The authors looked at 175,000 workers in so-called low-quality jobs -- with low pay, unpredictable scheduling and few or no benefits -- and examined how those people's jobs changed over a six-year period ending in 2017. Of this group, only 5.2 percent were in a higher-paying job one year later, the authors found. By contrast, more than 10 percent left the workforce and 6.7 percent became unemployed.
In other words, a low-wage worker was three times more likely to stop working altogether than to move to a better job in a given year.
Among those who did move from low-wage to higher-wage work, some common threads appeared. Typical jobs they upgraded to included work as nursing aides, customer service representatives, administrative assistants or wholesale and manufacturing sales. None of the "better" jobs typical for workers leaving low-wage work were in production, the paper notes.
The single most common "better" job that low-wage workers moved into was truck driving. About one in 300 made this move. That's in line with other research that has found some kind of truck driving a common "opportunity job," paying around the national average and accessible to people without college degrees. Other opportunity jobs included clerks, automotive technicians and repair workers.
Those who had a four-year college degree and were younger were also more likely to move into higher-paid work than their peers. "Don't underestimate the value of getting an education," Gabe said.
These findings directly contradict the rosy discussion of today's job market. Those who favor minimal regulation and oppose raising wages for service jobs often say such jobs are short-term and entry-level, providing workers with a first step on the ladder up job mobility.
The New York Fed study's authors say, "If low-wage jobs are simply a stepping stone to higher-quality jobs, then the problem of low-wage work can be solved via the labor market." But, they added, "If, on the other hand, people tend to get trapped in low-wage jobs that are difficult to escape, then some more proactive policies may be warranted."
However, proactive policies don't seem to be coming. Instead, public policy is pushing more people into the workforce while rescinding many protections working people have previously enjoyed.
Still, the role of low-paid work in the U.S. is important. Nine years after the Great Recession began, the largest and fastest-growing sector of the economy is in low-paid, "service class" jobs.
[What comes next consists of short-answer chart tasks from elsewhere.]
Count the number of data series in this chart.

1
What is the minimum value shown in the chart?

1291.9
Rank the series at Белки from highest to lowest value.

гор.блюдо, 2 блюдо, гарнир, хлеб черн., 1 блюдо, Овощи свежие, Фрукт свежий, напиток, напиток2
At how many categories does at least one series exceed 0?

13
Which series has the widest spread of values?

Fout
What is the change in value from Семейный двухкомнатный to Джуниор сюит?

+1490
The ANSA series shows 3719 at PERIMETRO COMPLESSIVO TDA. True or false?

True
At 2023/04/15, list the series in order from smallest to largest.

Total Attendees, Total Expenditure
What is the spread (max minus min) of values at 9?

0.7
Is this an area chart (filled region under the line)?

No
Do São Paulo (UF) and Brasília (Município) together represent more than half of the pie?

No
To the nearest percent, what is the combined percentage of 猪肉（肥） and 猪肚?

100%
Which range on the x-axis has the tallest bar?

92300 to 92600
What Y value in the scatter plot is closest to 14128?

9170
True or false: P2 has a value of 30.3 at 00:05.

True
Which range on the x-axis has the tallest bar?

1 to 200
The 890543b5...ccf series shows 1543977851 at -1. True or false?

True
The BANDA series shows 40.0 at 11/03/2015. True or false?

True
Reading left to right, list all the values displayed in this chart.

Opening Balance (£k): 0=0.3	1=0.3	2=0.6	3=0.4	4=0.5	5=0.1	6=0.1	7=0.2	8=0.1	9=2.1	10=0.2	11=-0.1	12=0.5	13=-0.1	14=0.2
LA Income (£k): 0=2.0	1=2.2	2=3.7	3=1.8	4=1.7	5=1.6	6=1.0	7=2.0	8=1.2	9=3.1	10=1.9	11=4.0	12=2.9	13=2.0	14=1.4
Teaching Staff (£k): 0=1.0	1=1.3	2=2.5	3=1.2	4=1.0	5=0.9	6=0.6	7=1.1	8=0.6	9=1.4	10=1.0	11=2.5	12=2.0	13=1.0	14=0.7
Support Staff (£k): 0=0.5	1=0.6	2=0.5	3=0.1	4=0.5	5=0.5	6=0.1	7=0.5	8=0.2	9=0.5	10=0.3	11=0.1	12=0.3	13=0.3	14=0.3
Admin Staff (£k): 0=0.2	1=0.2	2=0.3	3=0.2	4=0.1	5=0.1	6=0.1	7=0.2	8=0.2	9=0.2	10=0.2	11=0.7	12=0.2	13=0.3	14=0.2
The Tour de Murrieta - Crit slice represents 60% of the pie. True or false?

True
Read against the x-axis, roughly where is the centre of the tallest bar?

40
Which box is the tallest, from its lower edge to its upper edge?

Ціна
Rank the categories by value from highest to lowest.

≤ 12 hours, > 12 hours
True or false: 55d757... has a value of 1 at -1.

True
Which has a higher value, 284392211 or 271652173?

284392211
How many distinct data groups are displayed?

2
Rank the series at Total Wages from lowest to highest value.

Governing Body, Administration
Labor advocates and some academics have argued that rolling back economic polarization requires upgrading the jobs at the very bottom. As Richard Florida, a co-author of the New York Fed paper, said in another paper he co-wrote: "The only way to create a large number of family-supporting jobs that will rebuild the middle class is by upgrading the millions of precarious, low-skill, and low-wage service class jobs we already have."